I never thought I'd read about this again in my lifetime but it does look like the United States Army left a missing and possibly wounded soldier behind when the Niger army unit he was attached to was attacked.
WASHINGTON (AP) — After an extensive search, a U.S. soldier who had been missing for nearly two days in Niger was found dead, a result of a deadly ambush by dozens of Islamic extremists on a joint patrol of American and Niger forces, U.S. military officials said Friday.
The soldier, whose name has not been released, was one of four U.S. troops and four Niger forces killed in the attack.
His body was found by Niger soldiers on Friday near where the ambush occurred, and then transferred into U.S. custody at a safer location further from the attack site, said Army Col. Mark Cheadle, spokesman for U.S. Africa Command. The soldier's body was then moved onto an American helicopter by U.S. forces in a somber ceremony and then taken away for formal identification.

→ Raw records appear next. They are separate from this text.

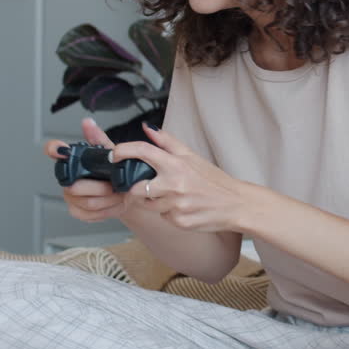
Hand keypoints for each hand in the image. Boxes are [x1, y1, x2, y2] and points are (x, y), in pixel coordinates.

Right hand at [44, 118, 132, 222]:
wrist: (125, 195)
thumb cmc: (114, 173)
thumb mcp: (111, 154)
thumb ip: (99, 139)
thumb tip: (88, 123)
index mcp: (73, 162)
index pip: (53, 151)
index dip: (54, 149)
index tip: (60, 149)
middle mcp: (68, 179)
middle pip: (75, 187)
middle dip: (100, 188)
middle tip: (114, 186)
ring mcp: (70, 196)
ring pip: (87, 202)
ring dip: (108, 200)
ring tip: (118, 194)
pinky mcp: (76, 211)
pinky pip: (89, 214)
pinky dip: (106, 210)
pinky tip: (113, 204)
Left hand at [111, 123, 252, 233]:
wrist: (235, 204)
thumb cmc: (213, 180)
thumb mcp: (191, 155)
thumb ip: (167, 141)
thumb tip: (147, 127)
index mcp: (176, 164)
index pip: (142, 151)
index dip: (123, 151)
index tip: (114, 155)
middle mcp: (174, 184)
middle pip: (136, 187)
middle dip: (136, 188)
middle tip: (147, 185)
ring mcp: (175, 205)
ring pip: (148, 205)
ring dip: (154, 201)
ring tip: (172, 196)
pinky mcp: (178, 221)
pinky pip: (163, 217)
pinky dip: (168, 212)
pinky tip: (182, 207)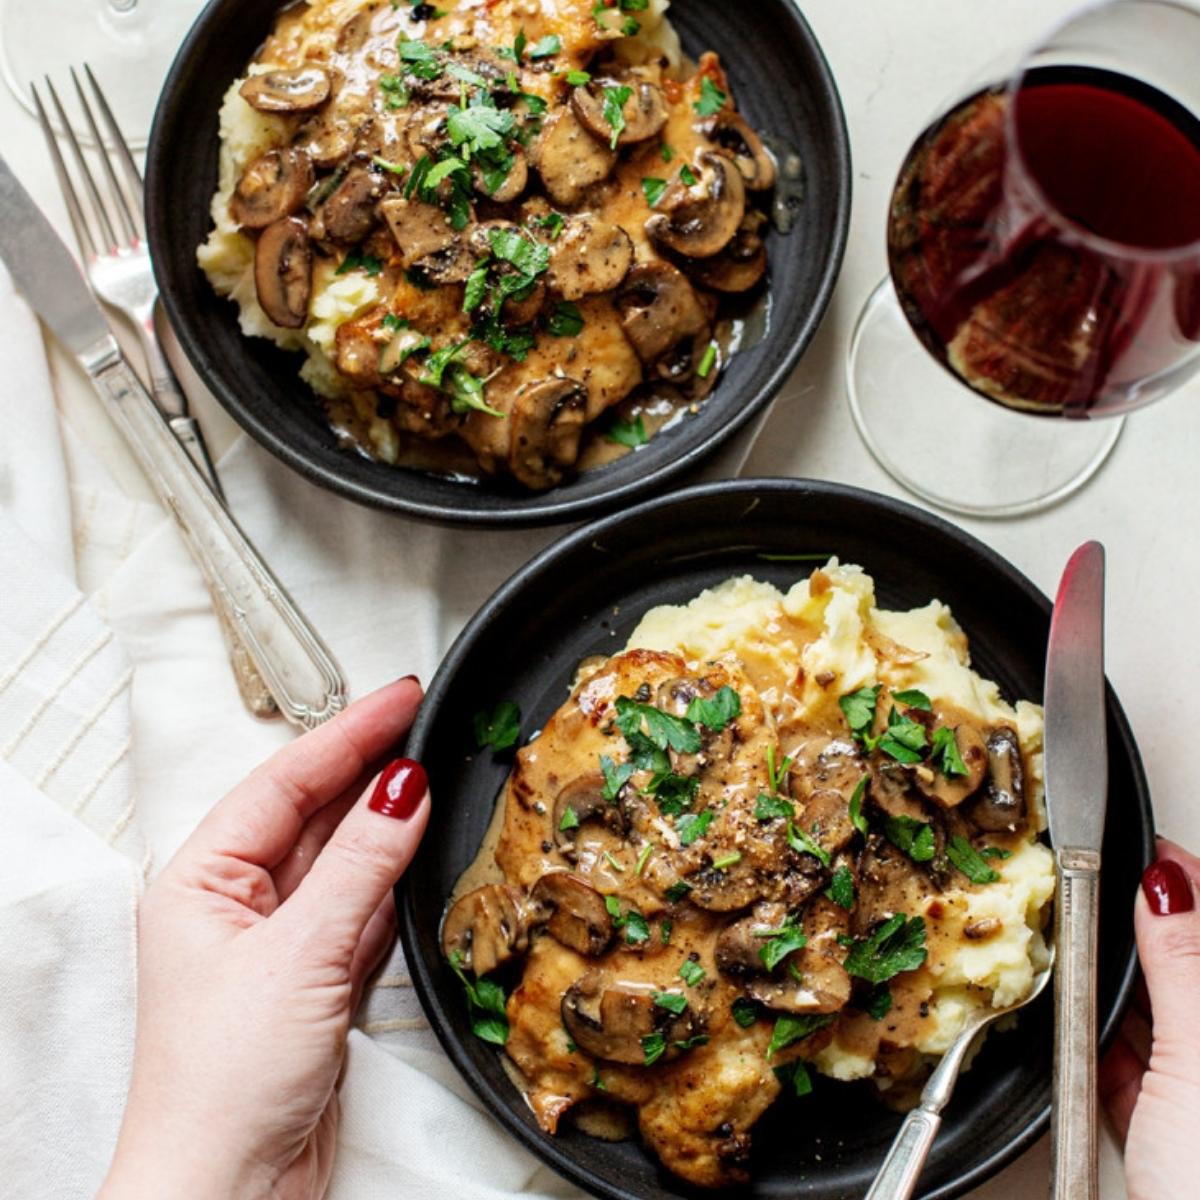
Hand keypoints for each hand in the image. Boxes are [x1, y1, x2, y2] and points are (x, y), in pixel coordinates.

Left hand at [98, 678, 429, 1199]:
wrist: (229, 1191)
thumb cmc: (224, 1083)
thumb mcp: (300, 952)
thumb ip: (359, 863)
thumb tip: (402, 789)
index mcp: (200, 879)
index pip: (284, 780)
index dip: (348, 732)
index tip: (400, 699)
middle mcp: (235, 902)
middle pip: (312, 811)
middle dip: (367, 767)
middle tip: (423, 720)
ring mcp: (277, 941)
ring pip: (341, 858)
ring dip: (385, 821)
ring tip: (431, 772)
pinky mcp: (313, 980)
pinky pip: (360, 908)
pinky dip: (391, 880)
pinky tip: (416, 853)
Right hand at [1100, 839, 1199, 1199]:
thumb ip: (1185, 963)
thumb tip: (1165, 880)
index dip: (1175, 879)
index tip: (1129, 846)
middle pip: (1177, 968)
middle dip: (1128, 934)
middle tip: (1085, 896)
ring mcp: (1196, 1090)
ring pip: (1148, 1016)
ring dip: (1107, 993)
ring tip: (1074, 966)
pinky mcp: (1162, 1129)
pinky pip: (1123, 1067)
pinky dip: (1094, 1048)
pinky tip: (1080, 1039)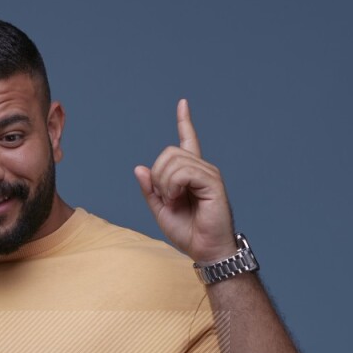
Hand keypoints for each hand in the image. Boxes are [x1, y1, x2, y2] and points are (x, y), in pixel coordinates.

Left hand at [134, 99, 237, 263]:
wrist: (205, 249)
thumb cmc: (187, 232)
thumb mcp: (160, 210)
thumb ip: (150, 190)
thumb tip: (139, 168)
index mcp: (190, 173)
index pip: (188, 141)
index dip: (185, 122)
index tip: (182, 103)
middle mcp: (201, 169)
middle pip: (168, 152)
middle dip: (158, 175)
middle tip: (165, 197)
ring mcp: (208, 173)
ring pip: (174, 161)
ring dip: (164, 183)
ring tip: (174, 201)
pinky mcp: (212, 181)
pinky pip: (184, 172)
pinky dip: (173, 185)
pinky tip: (178, 198)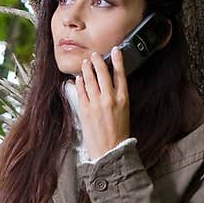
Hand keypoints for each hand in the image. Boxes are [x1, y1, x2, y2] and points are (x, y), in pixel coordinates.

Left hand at [74, 45, 129, 159]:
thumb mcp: (124, 113)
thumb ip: (118, 98)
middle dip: (98, 61)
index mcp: (123, 99)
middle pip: (103, 73)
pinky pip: (81, 92)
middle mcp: (110, 99)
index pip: (120, 74)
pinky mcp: (86, 111)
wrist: (110, 152)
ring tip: (85, 63)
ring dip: (87, 69)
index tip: (115, 50)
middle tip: (95, 55)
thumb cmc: (119, 134)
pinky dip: (80, 83)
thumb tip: (110, 85)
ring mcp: (96, 104)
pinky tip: (78, 79)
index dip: (118, 60)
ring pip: (91, 80)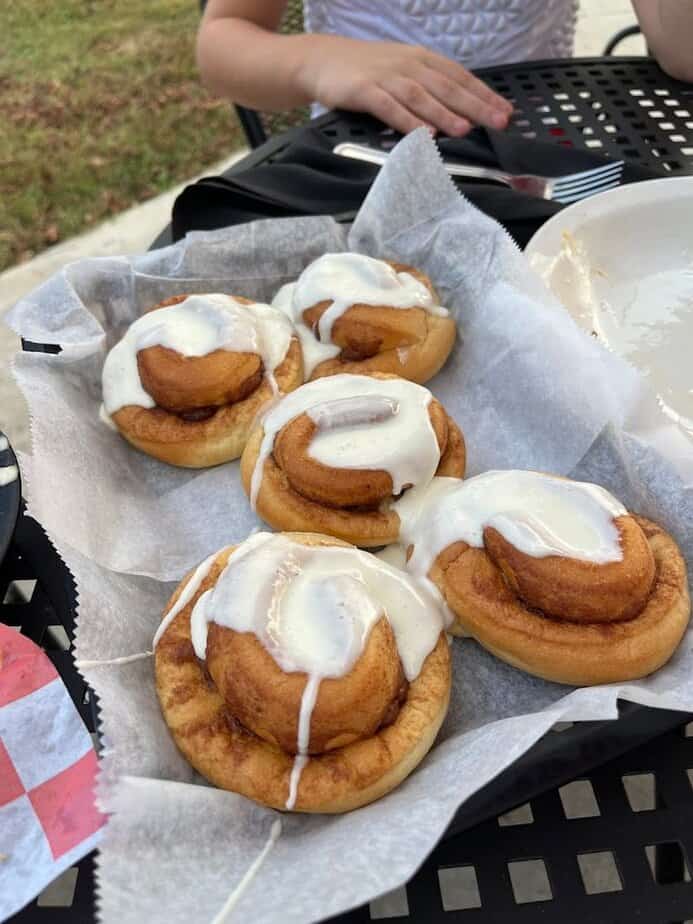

Eight Niger soldiers and two U.S. troops were wounded in the attack, but they were evacuated from the area on Wednesday after the attack unfolded. Cheadle said there was no indication the missing soldier was ever taken captive by the enemy forces.
U.S. officials described a chaotic assault in a densely wooded area, as 40-50 extremists in vehicles and on motorcycles fired rocket-propelled grenades and heavy machine guns at the patrol, setting off explosions and shattering windows. The soldiers got out of their trucks, returning fire and calling in support from French helicopters and fighter jets that quickly responded to the scene, according to officials. It's unclear if the French aircraft were armed or if they fired on the insurgents.I had read about the attack on, and the death of three American Special Forces soldiers earlier this week but nothing was said about abandoning a missing soldier to his fate.
It looks like the Army is running into some basic competency failures just as the Navy is. The Navy decided to address their problem by firing the guys left holding the bag after the bean counting CNOs and SECNAVs of the last 20 years carefully and methodically gutted the Navy shore training establishment, gutted the manpower on our warships by stripping 'unessential' personnel from the ships in order to save a buck so the CNO could by his pathetic little crappy ships and boondoggle ZUMWALT class toothless tigers and then gutted the afloat training commands while over committing the Navy's few remaining ships to the same scheduled requirements that were once the purview of a navy twice the size.
I suspect Secretary Mattis is going to have a word with SOCOM and AFRICOM and perhaps try to impress upon them that we don't leave our men behind, Ever.
UPDATE: From Army Times:
On the day of the attack, about a dozen U.S. special operators and a platoon-sized element of Nigerien forces were conducting a vehicle mounted patrol “to establish relations with local leaders,” said to Col. Mark Cheadle, a spokesman for AFRICOM.
The patrol came under heavy enemy fire, and U.S. forces responded, killing the enemy forces, Cheadle said.
U.S. forces didn’t have armed aircraft overhead during the onset of the mission, Cheadle said, but the patrol was being watched by overhead drone assets.So it looks like they were shoved through the wire to go make friends with the terrorists in the neighborhood and the terrorists probably had no problems setting up an ambush since the U.S. forces were clearly somewhere under that drone. The drone was probably piping real-time imagery to U.S. AFRICA COMMAND's headquarters in Stuttgart, Germany. After all, the 1500 staff pogues stationed at the Africa Command's headquarters in Germany need something to occupy their time and attention when they're at work.
2 comments:
All REMFs need to do a six month tour as a basic rifleman in a combat zone.
Paul L. Quandt
I truly never understood how one could 'instruct' in weapons and gunnery without ever having served aboard a warship doing weapons and gunnery until I went to the Missile School and half the instructors were petty officers who'd never been to sea. They were women in shore billets because the navy of the time would not/could not send them to sea. The various men aboard ship grumbled that their shore duty slots were filled with women who couldn't rotate to sea and left the men with longer and longer tours at sea. I saw one rate go from 4 years to 6 years before first rotation ashore for shore duty.
We have always had some seriously bad personnel managers and I think they could all do their jobs much better if they were stationed in Fujairah on unaccompanied 2 year tours.